This repository hosts stellar-ERBaseline, a module of the Stellar - Graph Analytics platform developed by CSIRO Data61. This module performs a baseline entity resolution function on graphs ingested to the Stellar platform.
If you are interested in running the entire Stellar platform, please refer to the instructions on the main Stellar repository.
The Stellar-ERBaseline module is developed based on the (SERF framework)[http://infolab.stanford.edu/serf/], with an extension of a simple blocking mechanism. The blocking mechanism adopts a redundancy negative approach, where records are clustered into the same block based on their textual similarity of a selected properties. We use locality sensitive hashing (LSH) to map similar records into the same block. Each record is assigned to only one block. Within the same block, similar records are being merged based on the textual similarity of selected attributes using Jaro-Wrinkler TF-IDF approach. Different configurations of textual similarity thresholds and blocking thresholds result in a different entity resolution.
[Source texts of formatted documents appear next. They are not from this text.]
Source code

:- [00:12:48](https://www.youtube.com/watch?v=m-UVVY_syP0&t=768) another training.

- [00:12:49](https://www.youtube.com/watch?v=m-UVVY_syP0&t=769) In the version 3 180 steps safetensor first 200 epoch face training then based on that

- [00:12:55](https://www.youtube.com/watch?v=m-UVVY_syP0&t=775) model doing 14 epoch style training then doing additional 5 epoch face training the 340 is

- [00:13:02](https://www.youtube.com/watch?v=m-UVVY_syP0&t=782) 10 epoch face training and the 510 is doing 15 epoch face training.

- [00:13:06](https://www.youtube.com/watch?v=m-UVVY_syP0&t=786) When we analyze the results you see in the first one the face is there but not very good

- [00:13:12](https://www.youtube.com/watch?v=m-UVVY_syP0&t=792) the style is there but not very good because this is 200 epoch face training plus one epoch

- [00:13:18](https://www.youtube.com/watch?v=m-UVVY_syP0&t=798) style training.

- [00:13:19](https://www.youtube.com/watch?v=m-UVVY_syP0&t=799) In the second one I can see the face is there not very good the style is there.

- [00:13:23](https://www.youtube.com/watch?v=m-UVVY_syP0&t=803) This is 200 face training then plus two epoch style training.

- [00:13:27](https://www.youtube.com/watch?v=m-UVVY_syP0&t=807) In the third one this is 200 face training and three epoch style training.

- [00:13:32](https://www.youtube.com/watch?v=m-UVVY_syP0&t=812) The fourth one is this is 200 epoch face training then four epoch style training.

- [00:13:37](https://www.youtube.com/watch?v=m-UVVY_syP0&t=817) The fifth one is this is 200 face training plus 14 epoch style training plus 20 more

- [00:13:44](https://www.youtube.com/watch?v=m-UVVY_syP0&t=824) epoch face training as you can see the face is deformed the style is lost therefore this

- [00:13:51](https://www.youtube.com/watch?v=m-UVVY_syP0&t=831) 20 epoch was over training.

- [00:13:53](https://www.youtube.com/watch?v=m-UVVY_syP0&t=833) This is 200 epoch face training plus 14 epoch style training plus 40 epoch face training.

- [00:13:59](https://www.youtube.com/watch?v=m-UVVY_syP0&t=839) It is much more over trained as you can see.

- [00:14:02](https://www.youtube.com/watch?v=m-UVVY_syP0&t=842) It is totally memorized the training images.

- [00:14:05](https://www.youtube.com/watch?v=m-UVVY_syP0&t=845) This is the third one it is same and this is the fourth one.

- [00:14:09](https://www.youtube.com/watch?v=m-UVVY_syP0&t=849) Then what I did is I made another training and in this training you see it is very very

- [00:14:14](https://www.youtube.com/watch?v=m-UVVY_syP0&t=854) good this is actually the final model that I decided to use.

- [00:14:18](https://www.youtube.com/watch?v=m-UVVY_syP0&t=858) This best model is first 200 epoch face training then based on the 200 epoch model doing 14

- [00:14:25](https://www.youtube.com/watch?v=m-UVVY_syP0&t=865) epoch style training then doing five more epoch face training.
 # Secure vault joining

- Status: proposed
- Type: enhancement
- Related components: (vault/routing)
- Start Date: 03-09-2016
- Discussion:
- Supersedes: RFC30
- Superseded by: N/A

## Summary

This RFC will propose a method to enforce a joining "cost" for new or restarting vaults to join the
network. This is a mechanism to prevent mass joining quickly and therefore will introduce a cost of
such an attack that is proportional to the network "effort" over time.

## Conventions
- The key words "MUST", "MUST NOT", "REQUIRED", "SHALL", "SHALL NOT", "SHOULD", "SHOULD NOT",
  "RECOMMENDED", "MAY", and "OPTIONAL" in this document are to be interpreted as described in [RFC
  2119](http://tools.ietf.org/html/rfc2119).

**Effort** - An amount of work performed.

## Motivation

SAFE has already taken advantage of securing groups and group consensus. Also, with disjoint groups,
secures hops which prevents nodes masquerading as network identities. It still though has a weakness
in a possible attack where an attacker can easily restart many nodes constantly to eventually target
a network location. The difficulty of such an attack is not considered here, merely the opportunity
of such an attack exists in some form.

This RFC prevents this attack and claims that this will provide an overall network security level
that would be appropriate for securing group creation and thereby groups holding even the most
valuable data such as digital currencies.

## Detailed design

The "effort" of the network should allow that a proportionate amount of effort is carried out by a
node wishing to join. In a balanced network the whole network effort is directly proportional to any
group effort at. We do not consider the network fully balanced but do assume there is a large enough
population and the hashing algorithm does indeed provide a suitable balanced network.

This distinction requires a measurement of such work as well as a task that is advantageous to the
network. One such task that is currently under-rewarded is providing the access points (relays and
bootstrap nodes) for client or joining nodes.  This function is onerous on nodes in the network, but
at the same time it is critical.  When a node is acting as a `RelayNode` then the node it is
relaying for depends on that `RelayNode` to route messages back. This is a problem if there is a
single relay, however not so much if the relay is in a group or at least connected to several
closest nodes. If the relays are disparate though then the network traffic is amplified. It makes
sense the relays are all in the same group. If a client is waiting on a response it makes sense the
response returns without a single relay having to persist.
The configuration can be changed under datasets/[Dataset folder]/param.json. For example, for the ACM_DBLP dataset, changing the following attributes may produce a different set of results:
- “attributes”:{“address”:0.6, “full_name”:0.9},
- “options”:{“bucketsize”:1, “similarity”:0.9, “seed”:1234, “ground_truth”:“DBLP-ACM_perfectMapping.csv”}
The input parameters are described as follows:
-
address - input value [0..1] - The textual similarity of the “address” attribute in two records must be at least above this threshold in order to be classified as a similar record.
-
full_name - input value [0..1] - The textual similarity of the “name” attribute in two records must be at least above this threshold in order to be classified as a similar record.
-
bucketsize - input value [1-1000] - Number of blocks to create in the simple blocking mechanism.
-
similarity - input value [0…1] - Similarity error of the hash function in LSH.
-
seed - input value [-1, 0…N] - As the parameters of the hashing function are randomly initialized when the LSH object is instantiated, set the “seed” to a positive number to produce comparable signatures, set to -1 otherwise.
-
ground_truth - optional input - The module calculates Precision/Recall/F-score of the entity resolution based on this ground truth.
https://hub.docker.com/r/data61/stellar-erbaseline
1.To re-compile this package:
mvn package
2.You can check the help
command to understand parameters
java -jar "target/Baseline-1.3.6-jar-with-dependencies.jar" --help
Usage: Stellar ER Baseline(1.3.6) [options]
Options:
--cli, -c
To run in cmd mode, use -c [dataset]
--client, -cl
A rest client sends a rest request, use -c [url]. It must combine with
option --json
--help, -h
--json, -j
To load a json request in client mode, use -j [config.json].
--rest, -r
To start rest server mode
Default: false
3.To make ER work on datasets in CMD mode
java -jar "target/Baseline-1.3.6-jar-with-dependencies.jar" -c datasets/ACM_DBLP/param.json
4.To run ER in REST-API mode
java -jar "target/Baseline-1.3.6-jar-with-dependencies.jar" -r
5.To send a REST request to ER REST Server
java -jar "target/Baseline-1.3.6-jar-with-dependencies.jar" -cl http://url:7000/deduplicate -j datasets/ACM_DBLP/param.json
- Get ER REST version
version: GET /version
- Send a entity resolution job to ER
deduplicate: POST /deduplicate/:json_param
- Example of json parameters for
deduplicate
in dataset/Risk_Net/param.json
- Oracle JDK 8
- MAVEN 3
Copyright 2016 CSIRO Data61
Licensed under the Apache License, Version 2.0 (the "License"); you may not use this file except in compliance with the License. You may obtain a copy of the License at
http://www.apache.org/licenses/LICENSE-2.0
Unless required by applicable law or agreed to in writing, software distributed under the License is distributed on an "AS IS" BASIS, WITHOUT WARRANTIES OR CONDITIONS OF ANY KIND, either express or implied. See the License for the specific language governing permissions and limitations under the License.